TRY IT - Leave the pictures behind and repeat all the entries exactly.

Stored items
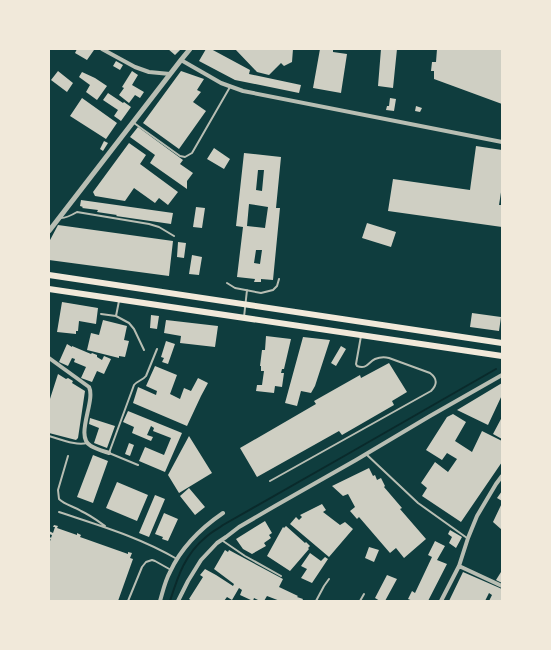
<svg xmlns="http://www.w3.org/2000/svg" width="551" height="650" font-family="Arial,sans-serif">
	<style>
		.lines { fill: none; stroke-linecap: round; stroke-linejoin: round }
		.stream { stroke: #0a2a2b; stroke-width: 2 }
		.building { fill: #cfcfc3; fill-rule: evenodd }
		.service { stroke: #b8beb3; stroke-width: 2 }
		.minor { stroke: #b8beb3; stroke-width: 4 }
		.tertiary { stroke: #b8beb3; stroke-width: 5 }
		.primary { stroke: #f1e9da; stroke-width: 6 }
	</style>
	<rect width="100%" height="100%" fill="#0f3d3e"/>
	<g class="lines">
		<!-- stream -->
		<path class="stream" d="M170,601C178,576 185,554 206,537C211,532 218,529 223,525L346,455L496,369"/>
	</g>
	<!-- building -->
	<path class="building" d="M77,49H92L94,50L87,60L75,53Z
		M168,49H181L175,55Z
		M206,49H211L250,70L249,74L301,85L299,93L235,80L199,61Z
		M235,49H293L292,62L284,66L281,63L269,75L257,72Z
		M320,49H333V52L347,54L341,93L313,88Z
		M381,49H397L393,88L378,86Z
		M437,49H502V104L434,79V71H431L432,62H436Z
		M116,61L123,65L120,70L113,66Z
		M58,71L73,83L67,92L51,80Z
		M132,71L138,75L132,85L144,92L140,98L135,95L129,103L119,95L124,88L122,87Z
		M181,71L204,79L197,90L201,92L193,102L206,111L179,149L143,123Z
		M82,72L95,78L107,86L97,100L86,92L90,85L79,77Z
		M108,93L123,103L124,102L131,107L121,121L114,116L118,110L103,100Z
		M82,98L117,123L106,139L70,116Z
		M390,98L396,99L394,111L386,110L387,106H389Z
		M416,106L422,108L420,112L415,111Z
		M138,127L183,160L180,164L193,173L187,181V189L150,163L155,155L130,137Z
		M104,141L108,143L103,151L100,149Z
		M129,143L146,155L140,164L178,192L168,205L159,198L155,203L134,188L125,201L95,196L93,192Z
		M476,146L502,150V186L499,205H502V227L388,211L393,179L470,190Z
		M214,148L230,159L224,169L207,159Z
		M244,153L281,157L276,208H280L273,280L261,279V282H254L255,279L237,277L243,227L236,226ZM258,170H264L262,191L256,190ZM249,204L268,207L265,228L247,226ZM256,250H262L260,264L254,263Z
		M81,200L173,213L171,224L116,216L117,215L97,212L98,210L82,208L83,207L80,206Z
		M196,207L205,208L202,228L193,227Z
		M367,223L396,232L391,247L362,238Z
		M58,225L173,241L169,276L49,260V242Z
		M178,242L186,243L184,258L177,257Z
		M192,255L202,257L199,275L189,274Z
		M62,302L98,308L96,324L79,321L78,331H76V334L57,332Z
		M472,313L501,317L499,331L470,327Z
		M151,315L159,316L157,329L150,328Z
		M103,320L127,326L124,340L129,341L125,357L119,356V358L87,350L91,333L99,335Z
		M166,320L218,326L215,347L180,343L181,336L164,333Z
		M266,336L291,339L284,369H282L281,373H284L282,387L275,386L274,393L256,391L257,385H262L264,371H261V366H260L262,350H265Z
		M303,337L330,340L315,386L311,393L301,391L297,406L285,403Z
		M166,341L175,344L168,364L162,362L164,358L161,357Z
		M67,344L72,347V346L91,354L92,353L97,355V357L102,360L104,356L111,359L104,374L97,371L92,382L81,378L86,367L74,362L75,359L72,358L68,366L59,362Z
		M341,346L346,349L336,366L331,363Z
		M389,363L407,392L392,401L394,405L342,435L339,431L257,477L240,448L316,404L314,401L360,375L361,378Z
		M155,366L177,375L170,394L180,399L184,388L191,391L198,378L208,383L201,396L187,426L133,403L138,387L156,395L157,391L146,386Z
		M58,374L66,379L68,378L73,381L72,383L85,391L78,438L76,440L49,433V402Z
		M502,383V395L488,425L457,410Z
		M128,411L182,433L165,472L139,461L145,447L164,455L171,438L153,431L154,428L151,426L147,435L153,437L151,441L132,433L134,427L123,422Z
		M453,414L466,422L455,441L472,452L482,431L502,441V462L461,522L422,496L427,488L421,483L435,462L448,472L457,459L447,453L442,460L426,450L447,417Z
		M502,417V439L493,434Z
		M90,418L115,426L107,448L94,443L99,428L89,424Z
		M189,436L212,473L179,493L168,475Z
		M129,443L134,445L130,456L125,454Z
		M93,455L108,461L93,503L77,497Z
		M369,468L373,476L375,475L377,480L381,478L385,486L384,487L402,508L400,509L426,539L404,558L396,548L390,553L359,517L357,519L350,511L355,507L348,494L343,496L332,486Z
		M117,482L148,495L137,521L106,508Z
		M189,488L205,507L195,515L180,496Z
		M502,491V501L497,498Z
		M155,495L165,499L149,537L139,533Z
		M502,503V530L493,522Z
		M322,504L326,510L323,512L340,525L345,522L353,529L329,557L290,524L296,517L299,520L302,517L300,515Z
		M164,513L178,519L168,541L162,539L163,537L155,534Z
		M265,521L272,533L269,535L271,538L264,543L266,546L252,554L243,549L236,539Z
		M54,525L58,526L57,528L77,535V533L81,535L80,537L128,554V552L132,553L130,558L133,559L118,601H49V543L51,539L49,540V536L51,538L52,535L49,534V531L53,533L55,527H53Z
		M286,526L305,543L306,542L310,546L308,548L309,549L290,571L267,556L283,527L284,528Z
		M450,530L462,537L456,548L449,543L452,537L448,534Z
		M435,541L445,546L437,560L447,564L428,601H413L408,599L412,591L415,593L432,557L428,555Z
		M369,547L379,550L374,562L365,558Z
		M225,550L228,552L229,550L283,579L279,587L298,596L297,597L303,599L302,601H280L267,596L264,601H260L254,598L253,601L240,595L242,590L239,588L232,600L227,597L224,601H192L189,599L203,577L200,575L205,569L216,575L233,586L234,584L214,569Z
		M310,553L321,561L325,557L328,559L312,583L301,578L307,569L301,566Z
		M463,572L502,589V601H489L492,595L489,593L485,601H465L463,600L462,601H449Z
		M501,572H502V583L496,580Z
		M387,575L397,579L385,601H380L375,598Z"/>
	<g class="lines">
		<!-- service -->
		<path class="service" d="M134,123L180,156L185,157L192,153L230,87
			M61,218C67,218 72,215 77,212L149,224L159,227L174,236
			M227,283L235,288L261,293L273,290L277,286L279,279
			M119,301L116,316L129,323L134,329L144,350
			M101,314L116,316
			M244,317L247,290
			M49,436C60,439 76,446 87,443
			M366,454L418,503L467,538
			M68,456L58,490L59,499C65,505 73,506 81,511C90,515 98,521 105,526
			M138,465L109,453L134,385C137,381 143,380 146,376L157,349
			M270,481L431,391C437,385 438,379 430,373L389,358C385,357 380,357 375,359C368,362 367,370 357,366L356,364L361,336
			M59,512C101,526 139,537 177,559
			M223,541L245,556L281,576
			M128,601L142,567L146,562L152,560L155,561L171,570
			M316,601L324,586L329,579
			M360,601L364,594"/>
		<!-- minor -->
		<path class="minor" d="M102,49L135,67L149,72L170,74
			M181,60L221,83L243,91L502,142
			M49,358L89,387C96,401 74,437 91,446C96,449 103,451 109,453
			M459,566L502,586
			M160,601C163,591 165,581 170,572C181,548 201,528 223,513
			M178,601L188,581L201,560L217,543L226,537L239,527L275,506L356,460L430,416L502,375
			M441,601L459,566L468,538L477,516L496,484L502,476"/>
		<!-- tertiary -->
		<path class="tertiary" d="M49,231L181,60L190,49"/>
		<!-- primary -->
		<path class="primary" d="M49,275L502,343
			M49,289L502,356"/>
	</g>
	<!-- border -->
	<rect width="551" height="650" fill="none" stroke="#f1e9da" stroke-width="100"/>
</svg>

SOLUTION -
<svg xmlns="http://www.w3.org/2000/svg" width="551" height="650" font-family="Arial,sans-serif">
	<style>
		.lines { fill: none; stroke-linecap: round; stroke-linejoin: round }
		.stream { stroke: #0a2a2b; stroke-width: 2 }
		.building { fill: #cfcfc3; fill-rule: evenodd }
		.service { stroke: #b8beb3; stroke-width: 2 }
		.minor { stroke: #b8beb3; stroke-width: 4 }
		.tertiary { stroke: #b8beb3; stroke-width: 5 }
		.primary { stroke: #f1e9da; stroke-width: 6 }
	</style>
	<rect width="100%" height="100%" fill="#0f3d3e"/>
	<g class="lines">
		<!-- stream -->
		<path class="stream" d="M170,601C178,576 185,554 206,537C211,532 218,529 223,525L346,455L496,369"/>
	</g>
	<!-- building -->
	<path class="building" d="M77,49H92L94,50L87,60L75,53Z
		M168,49H181L175,55Z
		M206,49H211L250,70L249,74L301,85L299,93L235,80L199,61Z
		M235,49H293L292,62L284,66L281,63L269,75L257,72Z
		M320,49H333V52L347,54L341,93L313,88Z
		M381,49H397L393,88L378,86Z
		M437,49H502V104L434,79V71H431L432,62H436Z
		M116,61L123,65L120,70L113,66Z
		M58,71L73,83L67,92L51,80Z
		M132,71L138,75L132,85L144,92L140,98L135,95L129,103L119,95L124,88L122,87Z
		M181,71L204,79L197,90L201,92L193,102L206,111L179,149L143,123Z
		M82,72L95,78L107,86L97,100L86,92L90,85L79,77Z
		M108,93L123,103L124,102L131,107L121,121L114,116L118,110L103,100Z
		M82,98L117,123L106,139L70,116Z
		M390,98L396,99L394,111L386,110L387,106H389Z
		M416,106L422,108L420,112L415,111Z
		M138,127L183,160L180,164L193,173L187,181V189L150,163L155,155L130,137Z
		M104,141L108,143L103,151L100,149Z
		M129,143L146,155L140,164L178,192L168,205L159,198L155,203L134,188L125,201L95,196L93,192Z
		M476,146L502,150V186L499,205H502V227L388,211L393,179L470,190Z
		M214,148L230,159L224,169L207,159Z
		M244,153L281,157L276,208H280L273,280L261,279V282H254L255,279L237,277L243,227L236,226ZM258,170H264L262,191L256,190ZM249,204L268,207L265,228L247,226ZM256,250H262L260,264L254,263Z
		M81,200L173,213L171,224L116,216L117,215L97,212L98,210L82,208L83,207L80,206Z
		M196,207L205,208L202,228L193,227Z
		M367,223L396,232L391,247L362,238Z
		M58,225L173,241L169,276L49,260V242Z
		M178,242L186,243L184,258L177,257Z
		M192,255L202,257L199,275L189,274Z
		M62,302L98,308L96,324L79,321L78,331H76V334L57,332Z
		M472,313L501,317L499,331L470,327Z
		M151,315L159,316L157,329L150,328Z
		M103,320L127,326L124,340L129,341L125,357L119,356V358L87,350L91,333L99,335Z
		M166,320L218,326L215,347L180,343L181,336L164,333Z
		M266,336L291,339L284,369H282L281,373H284L282,387L275,386L274,393L256,391L257,385H262L264,371H261V366H260L262,350H265Z
		M303,337L330,340L315,386L311,393L301,391L297,406L285,403Z
		M166,341L175,344L168,364L162,362L164,358L161,357Z
		M67,344L72,347V346L91,354L92,353L97,355V357L102,360L104,356L111,359L104,374L97,371L92,382L81,378L86,367L74,362L75,359L72,358L68,366L59,362Z
		M341,346L346,349L336,366L331,363Z
		M389,363L407,392L392,401L394,405L342,435L339,431L257,477L240,448L316,404L314,401L360,375L361,378Z
		M155,366L177,375L170,394L180,399L184,388L191,391L198,378L208,383L201,396L187,426L133,403L138,387L156,395L157,391L146,386Z
		M58,374L66,379L68,378L73,381L72,383L85,391L78,438L76,440L49,433V402Z
		M502,383V395L488,425L457,410Z
		M128,411L182,433L165,472L139,461L145,447L164,455L171,438L153,431L154,428L151,426L147,435L153,437L151,441L132,433L134,427L123,422Z
		M453,414L466,422L455,441L472,452L482,431L502,441V462L461,522L422,496L427,488L421,483L435,462L448,472L457,459L447,453L442,460L426,450L447,417Z
		M502,417V439L493,434Z
		M90,418L115,426L107,448L94,443L99,428L89,424Z
		M189,436L212,473L179,493L168,475Z
		M129,443L134,445L130,456L125,454Z
		M93,455L108,461L93,503L77,497Z
		M369,468L373,476L375,475L377,480L381,478L385,486L384,487L402,508L400,509L426,539L404,558L396,548L390,553L359,517L357,519L350,511L355,507L348,494L343,496L332,486Z
		M117,482L148,495L137,521L106,508Z
		M189,488L205,507L195,515L180,496Z
		M502,491V501L497,498Z
		M155,495L165,499L149,537L139,533Z
		M502,503V530L493,522Z
		M322,504L326,510L323,512L340,525L345,522L353,529L329,557L290,524L296,517L299,520L302,517L300,515Z
		M164,513L178,519L168,541L162,539L163,537L155,534Z
		M265,521L272,533L269,535L271,538L264,543L266,546L252,554L243,549L236,539Z
		M54,525L58,526L57,528L77,535V533L81,535L80,537L128,554V552L132,553L130,558L133,559L118,601H49V543L51,539L49,540V536L51,538L52,535L49,534V531L53,533L55,527H53Z
		M286,526L305,543L306,542L310,546L308,548L309,549L290,571L267,556L283,527L284,528Z
		M450,530L462,537L456,548L449,543L452,537L448,534Z
		M435,541L445,546L437,560L447,564L428,601H413L408,599L412,591L415,593L432,557L428,555Z
		M369,547L379,550L374,562L365,558Z
		M225,550L228,552L229,550L283,579L279,587L298,596L297,597L303,599L302,601H280L267,596L264,601H260L254,598L253,601L240,595L242,590L239,588L232,600L227,597L224,601H192L189,599L203,577L200,575L205,569L216,575L233,586L234,584L214,569Z
		M310,553L321,561L325,557L328,559L312,583L301,578L307,569L301,566Z
		M463,572L502,589V601H489L492,595L489,593L485,601H465L463,600L462,601H449Z
		M501,572H502V583L496,580Z
		M387,575L397,579L385,601H380L375,598Z"/>
	<g class="lines">
		<!-- service -->
		<path class="service" d="M134,123L180,156L185,157L192,153L230,87
			M61,218C67,218 72,215 77,212L149,224L159,227L174,236
			M227,283L235,288L261,293L273,290L277,286L279,279
			M119,301L116,316L129,323L134,329L144,350
			M101,314L116,316
			M244,317L247,290
			M49,436C60,439 76,446 87,443
			M366,454L418,503L467,538
			M68,456L58,490L59,499C65,505 73,506 81,511C90,515 98,521 105,526
			M138,465L109,453L134,385C137,381 143,380 146,376L157,349
			M270,481L431,391C437,385 438,379 430,373L389,358C385,357 380,357 375,359C368,362 367,370 357,366L356,364L361,336
			M59,512C101,526 139,537 177,559
			M223,541L245,556L281,576
			M128,601L142,567L146,562L152,560L155,561L171,570
			M316,601L324,586L329,579
			M360,601L364,594"/>
		<!-- minor -->
		<path class="minor" d="M102,49L135,67L149,72L170,74
			M181,60L221,83L243,91L502,142
			M49,358L89,387C96,401 74,437 91,446C96,449 103,451 109,453
			M459,566L502,586
			M160,601C163,591 165,581 170,572C181,548 201,528 223,513
			M178,601L188,581L201,560L217,543L226,537L239,527L275,506L356,460L430,416L502,375
			M441,601L459,566L468,538L477,516L496,484L502,476"/>
		<!-- tertiary -->
		<path class="tertiary" d="M49,231L181,60L190,49"/>
		<!-- primary -->
		<path class="primary" d="M49,275L502,343
			M49,289L502,356"/>
	</g>
	<!-- border -->
	<rect width="551" height="650" fill="none" stroke="#f1e9da" stroke-width="100"/>
</svg>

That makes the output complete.